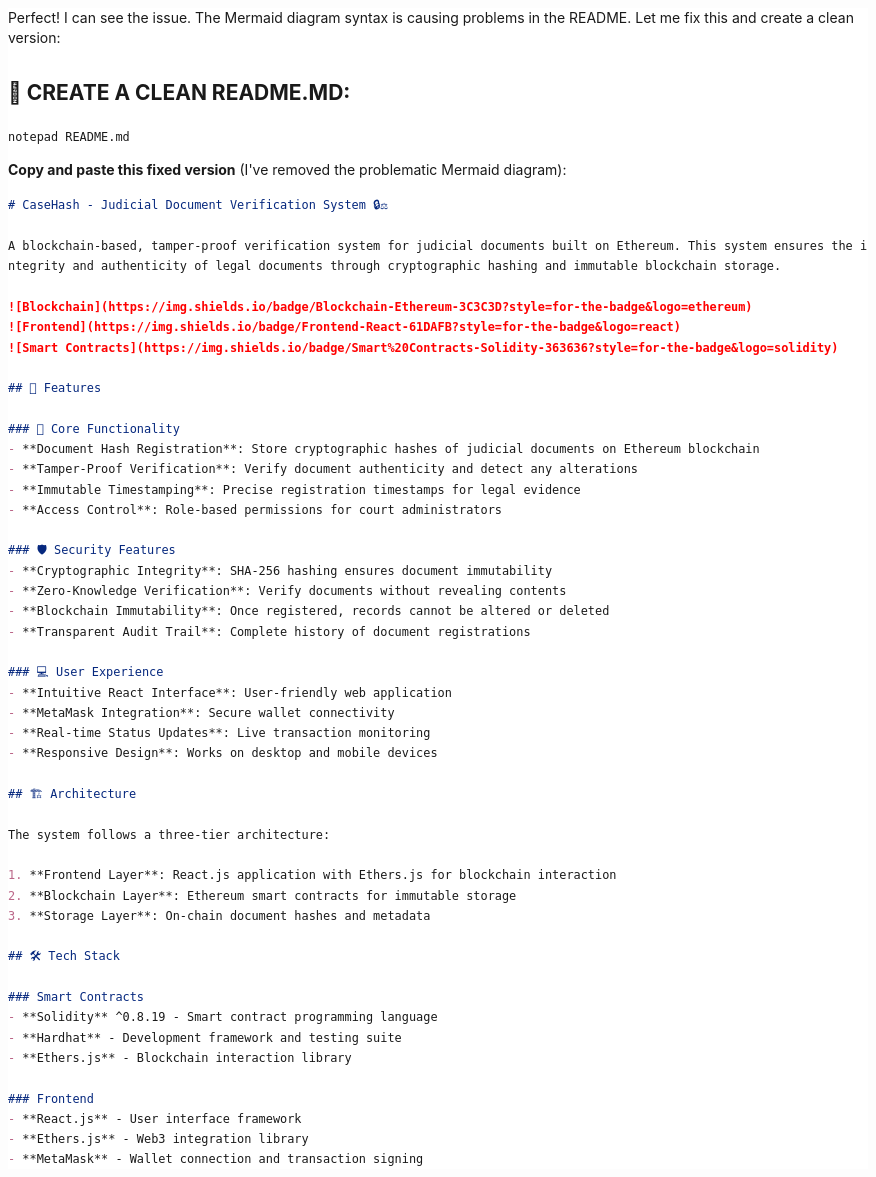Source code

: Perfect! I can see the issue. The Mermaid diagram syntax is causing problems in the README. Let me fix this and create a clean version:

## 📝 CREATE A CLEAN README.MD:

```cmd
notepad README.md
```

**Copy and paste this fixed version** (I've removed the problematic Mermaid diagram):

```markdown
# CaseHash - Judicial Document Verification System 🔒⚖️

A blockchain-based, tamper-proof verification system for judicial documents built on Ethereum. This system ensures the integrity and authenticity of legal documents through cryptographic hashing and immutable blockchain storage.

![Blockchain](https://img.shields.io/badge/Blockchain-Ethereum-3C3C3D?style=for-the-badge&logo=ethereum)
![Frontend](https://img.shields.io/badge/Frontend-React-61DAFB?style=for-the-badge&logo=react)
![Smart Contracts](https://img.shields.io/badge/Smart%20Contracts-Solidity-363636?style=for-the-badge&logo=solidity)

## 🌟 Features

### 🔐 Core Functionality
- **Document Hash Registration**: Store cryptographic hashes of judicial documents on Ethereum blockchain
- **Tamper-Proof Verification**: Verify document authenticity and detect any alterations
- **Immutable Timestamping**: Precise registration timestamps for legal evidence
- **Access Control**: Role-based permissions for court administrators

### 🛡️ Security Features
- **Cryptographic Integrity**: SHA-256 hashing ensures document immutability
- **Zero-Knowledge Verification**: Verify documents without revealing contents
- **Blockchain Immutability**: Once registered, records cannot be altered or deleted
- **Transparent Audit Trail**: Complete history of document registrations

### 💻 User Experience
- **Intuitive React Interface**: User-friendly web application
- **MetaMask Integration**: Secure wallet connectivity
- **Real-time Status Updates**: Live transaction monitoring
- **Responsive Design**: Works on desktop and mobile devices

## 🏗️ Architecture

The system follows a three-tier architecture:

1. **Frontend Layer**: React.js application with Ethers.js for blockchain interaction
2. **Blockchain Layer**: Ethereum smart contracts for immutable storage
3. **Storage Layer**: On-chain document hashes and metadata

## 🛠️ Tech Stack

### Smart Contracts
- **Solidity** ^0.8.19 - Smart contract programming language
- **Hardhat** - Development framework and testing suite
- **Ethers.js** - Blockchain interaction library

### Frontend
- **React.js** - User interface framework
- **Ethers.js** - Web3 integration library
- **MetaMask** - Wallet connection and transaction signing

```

•••••

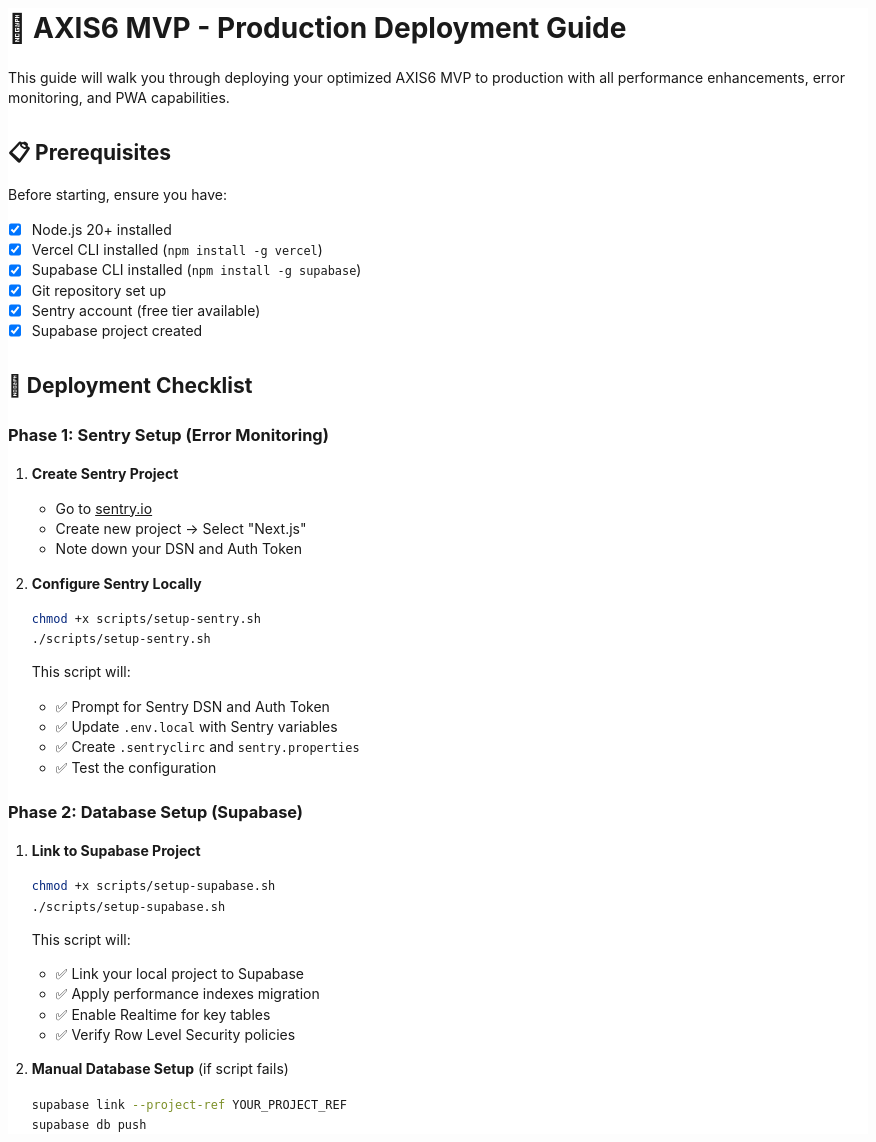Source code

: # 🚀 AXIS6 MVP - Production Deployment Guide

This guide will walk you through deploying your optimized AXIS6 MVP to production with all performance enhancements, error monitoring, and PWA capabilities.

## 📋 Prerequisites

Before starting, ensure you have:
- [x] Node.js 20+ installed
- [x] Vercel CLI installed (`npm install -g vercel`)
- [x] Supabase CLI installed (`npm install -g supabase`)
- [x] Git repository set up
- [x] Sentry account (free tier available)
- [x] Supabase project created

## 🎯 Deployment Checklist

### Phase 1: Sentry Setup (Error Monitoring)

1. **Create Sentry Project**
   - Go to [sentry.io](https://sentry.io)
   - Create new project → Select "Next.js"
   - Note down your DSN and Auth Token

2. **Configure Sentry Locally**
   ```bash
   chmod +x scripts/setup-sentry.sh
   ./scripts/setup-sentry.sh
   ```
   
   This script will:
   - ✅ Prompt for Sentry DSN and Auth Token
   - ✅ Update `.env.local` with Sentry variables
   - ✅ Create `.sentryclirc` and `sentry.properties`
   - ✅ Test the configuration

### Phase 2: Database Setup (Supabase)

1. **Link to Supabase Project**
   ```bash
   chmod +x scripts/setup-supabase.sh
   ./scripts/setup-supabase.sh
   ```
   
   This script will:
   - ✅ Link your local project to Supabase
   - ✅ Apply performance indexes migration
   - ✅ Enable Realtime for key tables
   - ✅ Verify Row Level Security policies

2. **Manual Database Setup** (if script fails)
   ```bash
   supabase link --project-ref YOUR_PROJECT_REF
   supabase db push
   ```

•••••

Of all the lines in the data above, show only those that hold the word "version".

RESULT OF THE TASK »
: Perfect! I can see the issue. The Mermaid diagram syntax is causing problems in the README. Let me fix this and create a clean version:
**Copy and paste this fixed version** (I've removed the problematic Mermaid diagram):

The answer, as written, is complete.